One consequence of bezzle is that debt keeps expanding because the returns from such projects can’t generate returns sufficient to pay down the funds borrowed to construct them. This helps to explain “the extraordinary surge in China’s debt ratios since the mid-2000s,” Prof. Pettis asserted.

Between 2008 and 2019, total private and public debt in the Chinese economy jumped from 169 per cent of GDP to 306 per cent, according to the Institute for International Finance. Despite this borrowing spree, growth slowed and productivity withered. Construction of unnecessary bridges, railways, airports and other superfluous infrastructure projects dragged on economic efficiency.

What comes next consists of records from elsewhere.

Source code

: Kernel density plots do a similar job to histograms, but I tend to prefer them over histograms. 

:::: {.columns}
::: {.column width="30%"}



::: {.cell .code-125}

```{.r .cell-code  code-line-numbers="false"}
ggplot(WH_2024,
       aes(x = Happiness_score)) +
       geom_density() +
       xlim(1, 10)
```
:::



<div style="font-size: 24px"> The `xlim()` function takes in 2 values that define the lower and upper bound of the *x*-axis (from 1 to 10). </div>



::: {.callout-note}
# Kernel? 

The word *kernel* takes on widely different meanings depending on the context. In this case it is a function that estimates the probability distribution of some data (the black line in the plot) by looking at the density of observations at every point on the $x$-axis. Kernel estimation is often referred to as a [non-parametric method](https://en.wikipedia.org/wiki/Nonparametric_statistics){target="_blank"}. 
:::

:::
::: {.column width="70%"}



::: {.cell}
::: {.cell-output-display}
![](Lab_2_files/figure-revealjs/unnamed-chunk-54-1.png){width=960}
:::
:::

So did the country’s obsession with real estate. The property sector, broadly defined, now accounts for 30 per cent of value added in the economy, Citibank estimates. Yet this economic driver rests on squishy foundations. Supply has been running well ahead of demand for years and the surplus is growing as population growth grinds to a near halt. China now has enough empty houses and apartments to accommodate more than 90 million people, according to the economics researchers at the Rhodium Group.

Why has Beijing been so welcoming to questionable infrastructure projects and vacant apartment developments? One reason is that land sales make up a big chunk of most local governments’ revenue. In addition, infrastructure and real estate projects are handy ways to spur growth and create jobs. And both are ways to insulate China from shocks outside its borders.

Loren Brandt, a professor of economics at the University of Toronto and noted China watcher, says Beijing began redefining its relationship with the rest of the world around the time of the financial crisis. Leaders sought to promote self-reliance and “indigenous” innovation, while reducing vulnerability to external threats.

Their campaign has had a dampening effect on growth. Over the past 10 to 15 years, trade as a share of China’s GDP declined. Exports, which grew at a breakneck annual rate of 25.5 per cent between 2000 and 2007, inched ahead by only 2.1 per cent a year between 2013 and 2019. Productivity growth slowed to a crawl.

“Growth and dynamism in the Chinese economy has declined,” Prof. Brandt said in an interview. This is distinctly odd, he notes, because Chinese industry is far less productive than its peers in advanced economies and there is plenty of room for catch-up growth. But closing the productivity gap seems to have fallen well down Beijing’s agenda.

The country’s leadership is now primarily focused on cementing the primacy of the Chinese Communist Party (CCP), said Mr. Miller of China Beige Book. Beijing’s recent moves, such as cracking down on many of China’s big tech companies such as Tencent and Alibaba and reining in the country’s tutoring industry, signal that the CCP is no longer interested in boosting economic growth at all costs, he said.

Instead of lionizing business leaders, President Xi Jinping and his associates want to cast themselves as defenders of ordinary citizens – an important message given the growing economic inequality in Chinese society. Beijing intends to direct market forces, not the other way around. “They are making clear who is in charge,” Mr. Miller said.

Part of Beijing’s strategy to bring the economy under firmer control involves reducing the froth in the property sector. Its announcement last year that property developers would have to meet three key tests of creditworthiness – the “three red lines” – forced the sector to reduce its balance-sheet leverage and led directly to the crisis at Evergrande. “If you’re an optimist, you can argue all of this will lead to slower but healthier growth,” Mr. Miller said. The danger is that slower growth may turn out to be very slow indeed.